▶ _Texte_:
┄┄┄┄┄┄┄┄┄┄
Touchée par balle à trois reprises alors qu’elle tente de s’enfuir, une femme s’écroule à l’entrée de son village. Laissée pour morte par ses agresseurs, elle est repérée par un chauffeur de mototaxi avant d'être finalement conduite à l’hôpital. Ce récit glaçant est celui de l’une des rares survivantes du massacre de Karma, dans le nord du Burkina Faso. Plusieurs victimes ont partagé des témoignages similaires, samedi 29 avril, lors d’une conférence de presse dans la ville voisine de Ouahigouya. Leur porte-parole, Daouda Belem, qui a perdu son frère dans l’attaque, a fustigé une "barbarie injuste" et exigé la poursuite de "ses auteurs, commanditaires et complices".
Neuf jours plus tôt, plus de 130 personnes ont été exécutées dans ce village de la province du Yatenga par des hommes en uniforme militaire. Ce raid meurtrier s’est ensuite poursuivi dans plusieurs villages environnants, faisant de nouvelles victimes.
Les photos prises à Karma révèlent l’ampleur de l’horreur : des dizaines de corps d'hommes, de femmes et d'enfants jonchent le sol, parfois devant des murs criblés de balles.
Alors qu’une enquête a été ouverte, le gouvernement a publié un communiqué condamnant des "actes ignobles et barbares". De leur côté, les rescapés de l’attaque dénoncent une opération de représailles, conduite par l’armée contre les villageois, accusés de soutenir les terroristes, dans cette région en proie à une insécurité grandissante.
Un bilan qui ne cesse de s’alourdir
Jeudi 20 avril, en fin d’après-midi, des rescapés transportant des blessés arrivent à l’hôpital de Ouahigouya, la capitale régionale située à une quinzaine de kilomètres de Karma, et alertent sur les tragiques événements de la journée. Tôt le matin, un important groupe d’hommes portant des uniformes de l’armée, arrivés à bord de pick-up, de motos et de blindés, se sont introduits dans le village et ont tiré des coups de feu, suscitant la panique. Ils ont ensuite réuni des habitants par groupes à travers le village pour les exécuter, avant de quitter les lieux vers 14 h.
"Nous avons pu obtenir ces témoignages en interrogeant des sources directes, dont des survivants, des blessés et des proches des victimes. En effet, un groupe de 19 villageois ayant assisté aux exécutions a finalement été épargné par des soldats. Une dizaine de victimes laissées pour mortes ont également survécu et ont été conduites à l'hôpital de Ouahigouya", explique le Dr Daouda Diallo, secrétaire général du Collectif contre l’impunité et la stigmatisation des communautés (Cisc).
Depuis plus d'une semaine, cette organisation burkinabè de défense des droits humains mène des investigations pour documenter ce massacre tout en accompagnant les victimes, réfugiées à Ouahigouya.
"Jusqu’au 24 avril, l’armée quadrillait les routes, bloquant les accès. C’est seulement à partir de cette date que certains, par des voies de contournement, ont pu retourner dans Karma et les villages environnants, où avaient eu lieu des exactions, pour relever l’identité des victimes et aider les familles à enterrer leurs proches", raconte le Dr Diallo.
┄┄┄┄┄┄┄┄┄┄
▶ _Données présentées_:
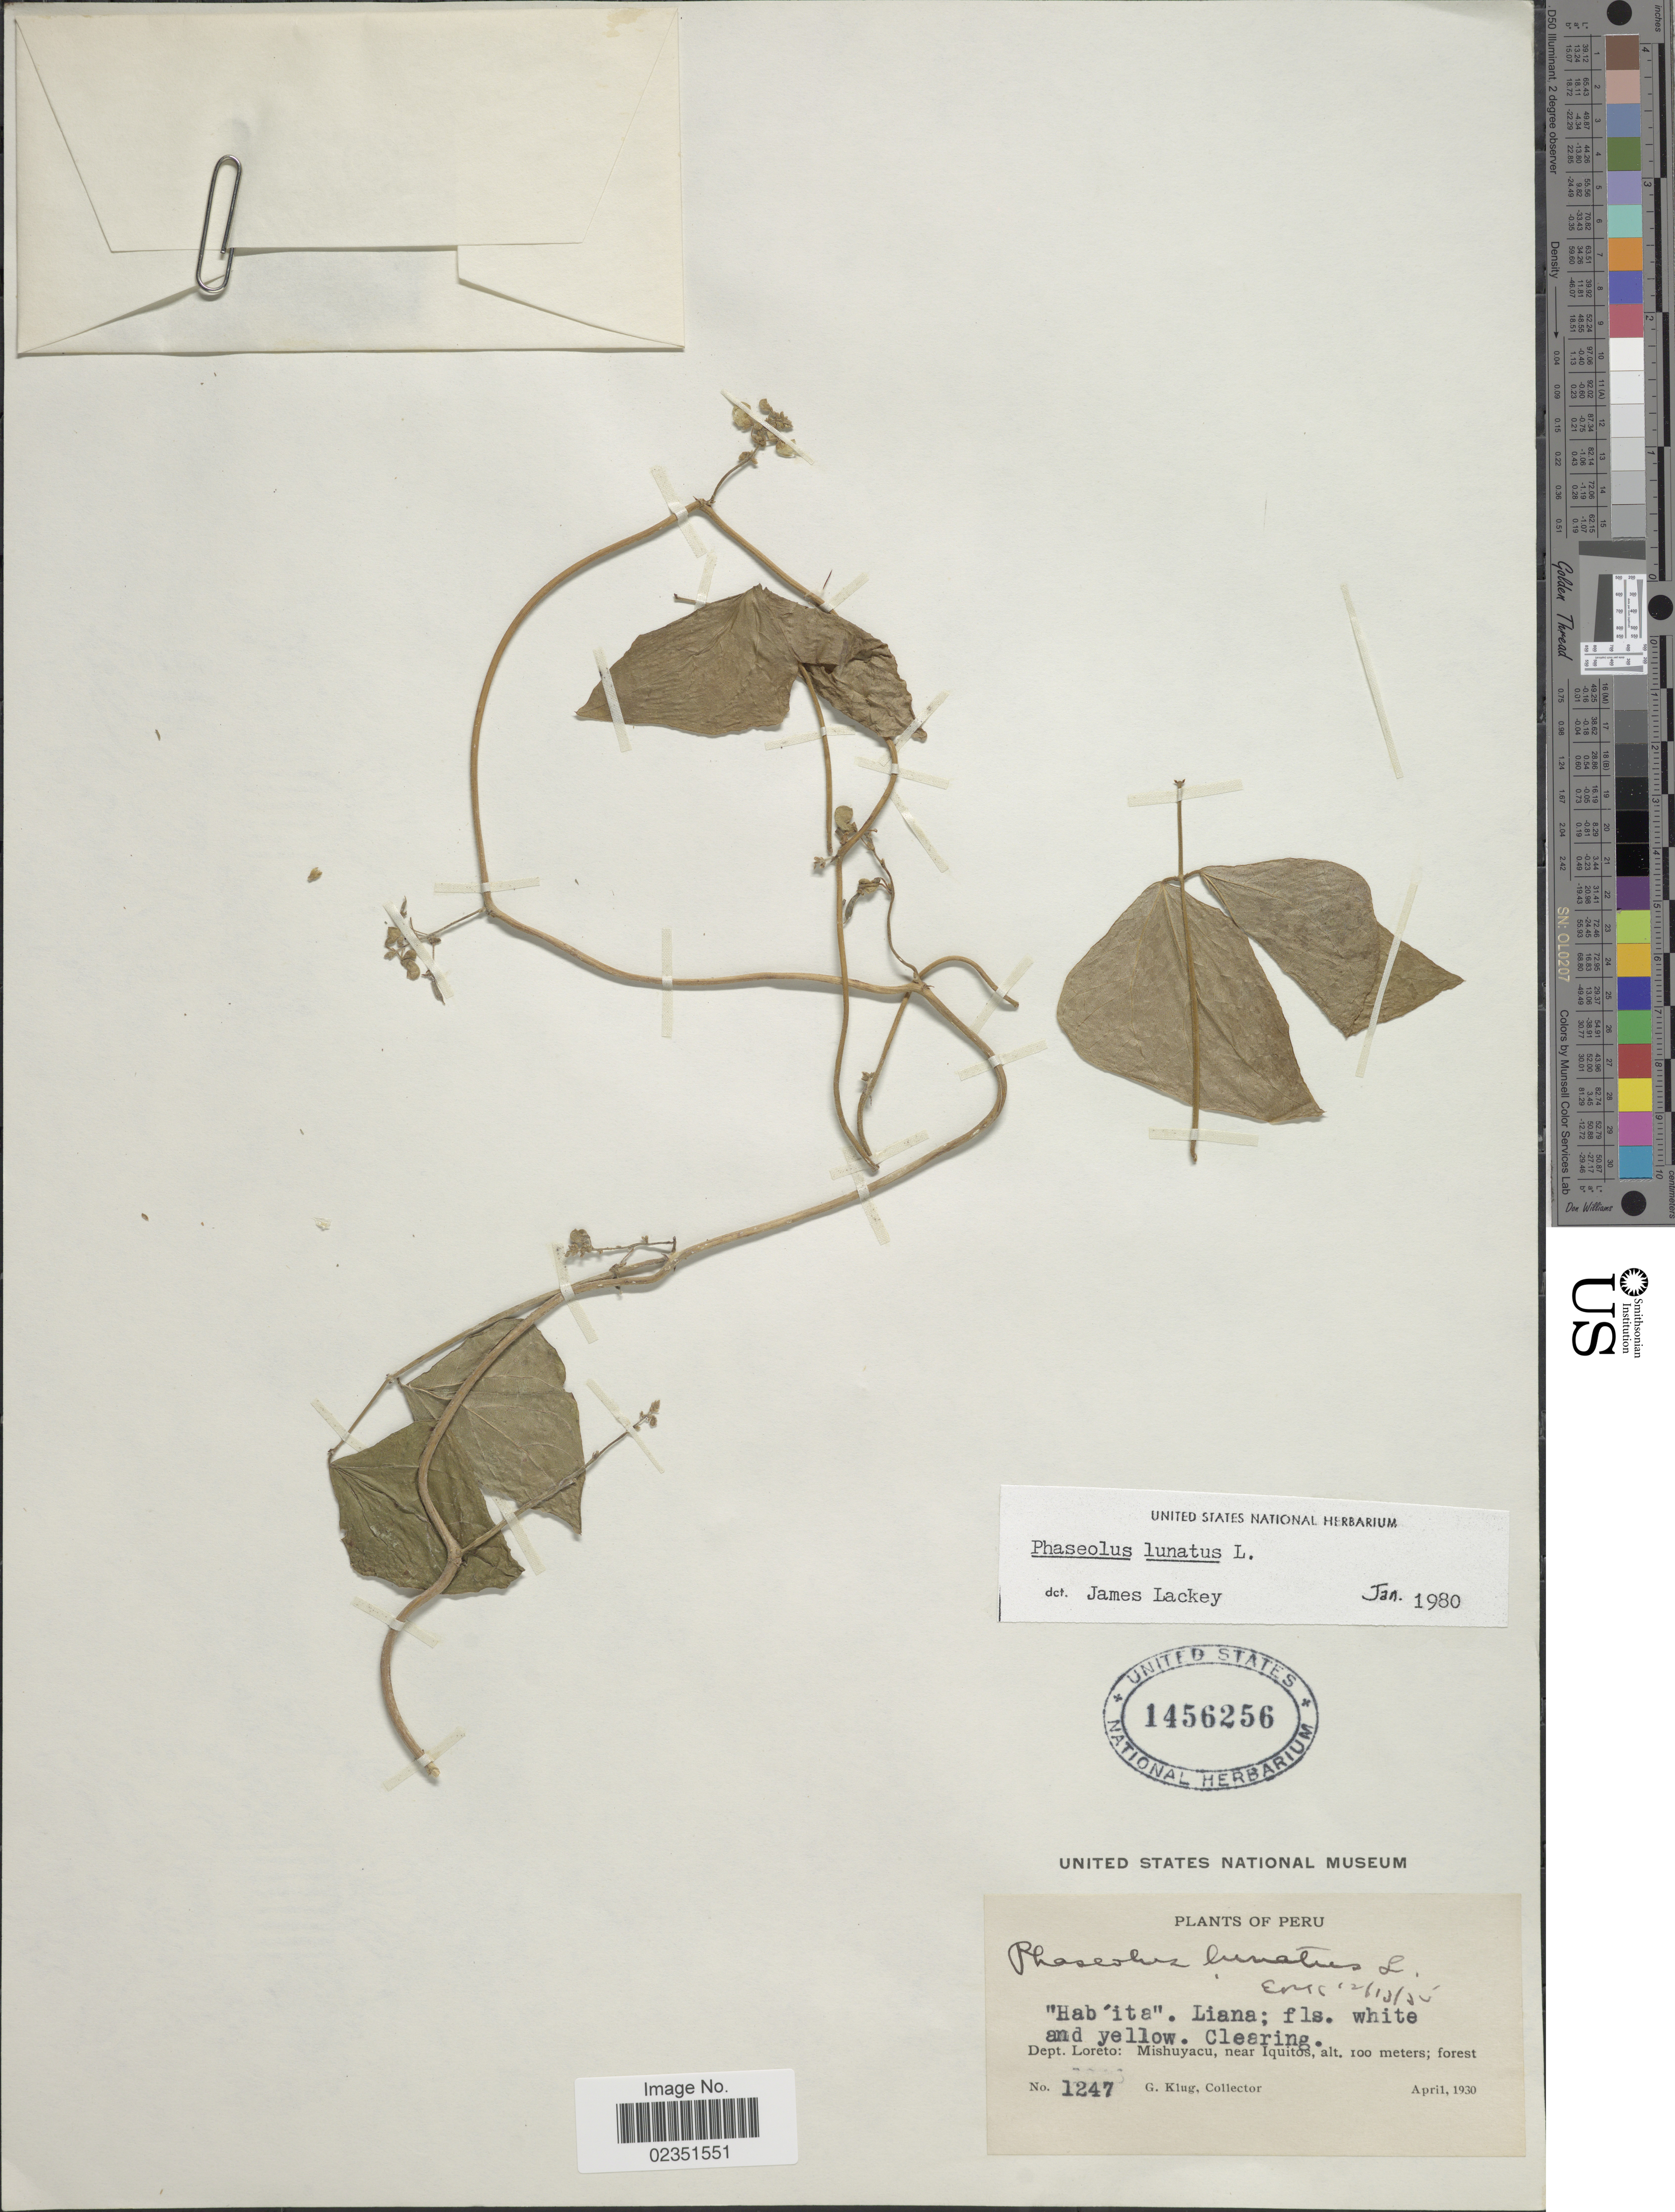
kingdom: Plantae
┄┄┄┄┄┄┄┄┄┄
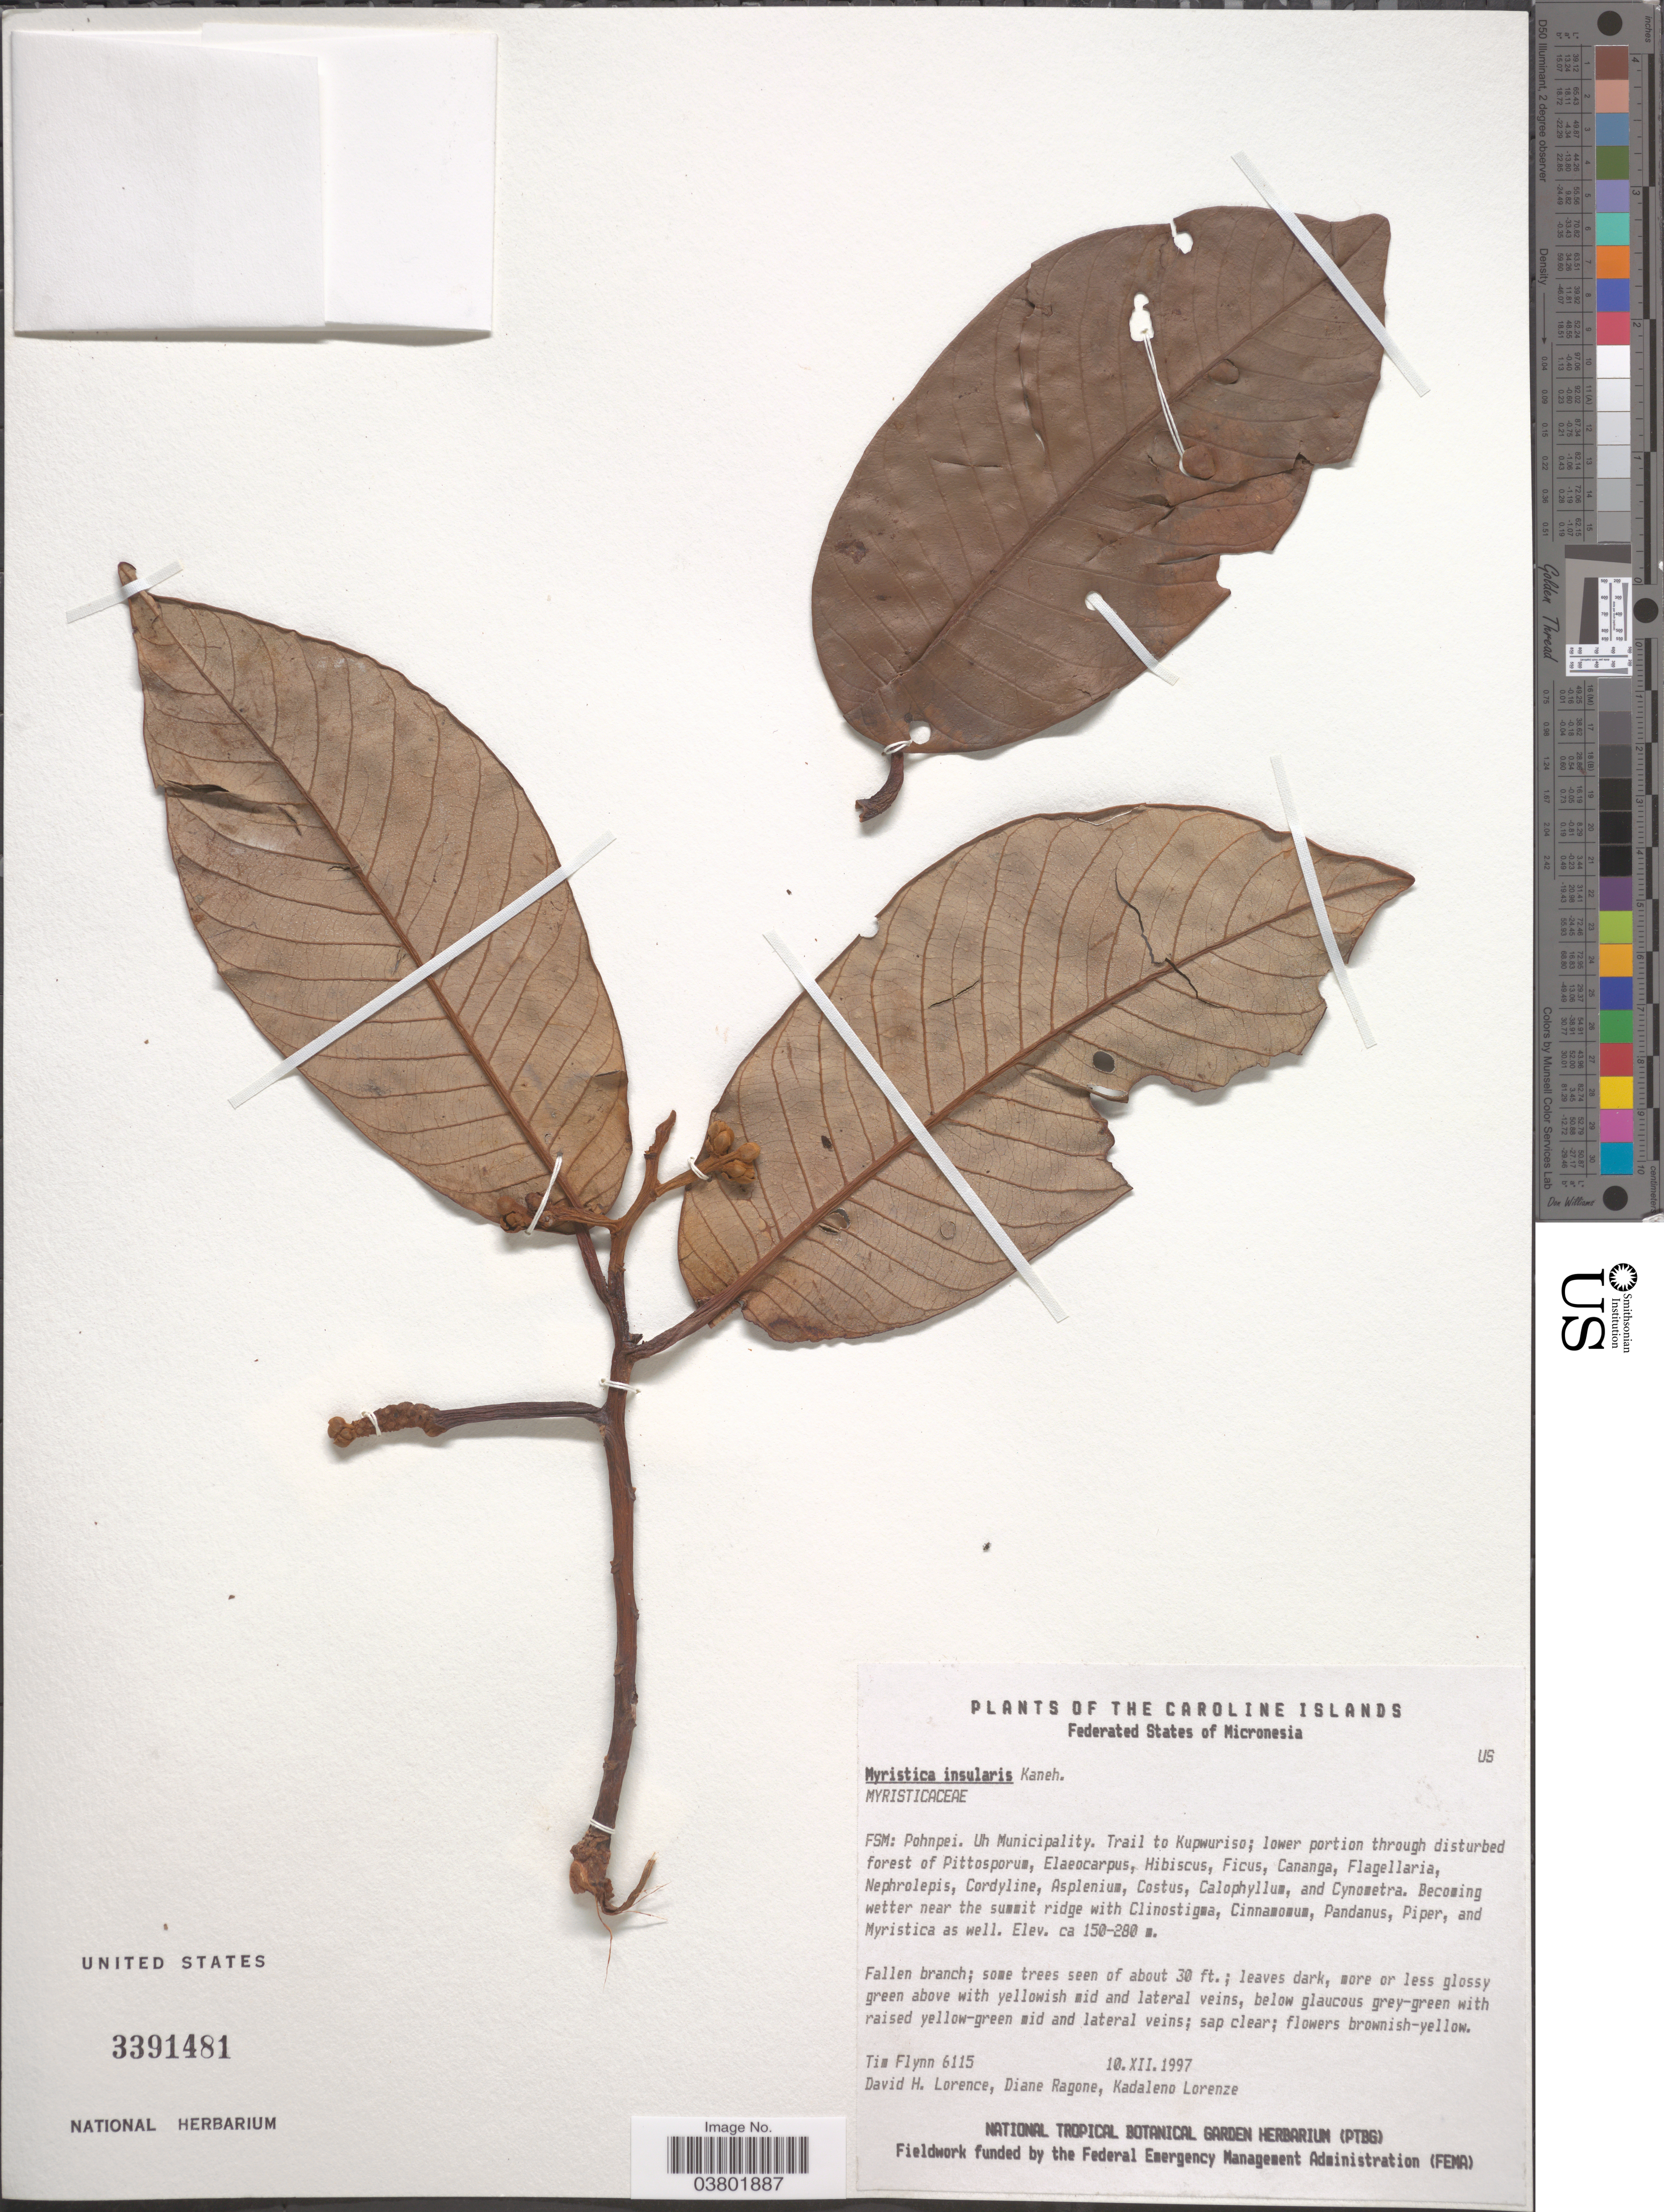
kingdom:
┄┄┄┄┄┄┄┄┄┄
▶ _Problèmes à résoudre_:
1) D'après le texte sur le massacre de Karma, à bord de quels véhicules les hommes en uniforme de l'armée sont-ils arrivés dans le village ? Citez-les tous.
2) Recopiez le passage du texte sur le massacre de Karma qui va de « Neuf jours plus » à « de nouvelles victimes. ».
3) Selon le texte sur le massacre de Karma, à quelle distance de Karma se trouve Ouahigouya ?

▶ _Exercices corrigés_:
1) Des pick-up, des motos et des blindés.

2)
Neuf jours plus tôt, plus de 130 personnes ont été exécutées dans ce village de la province du Yatenga par des hommes en uniforme militaire. Ce raid meurtrier s’est ensuite poursuivi dans plusieurs villages environnants, faisant de nouvelles victimes.

3) À une quinzaine de kilomètres.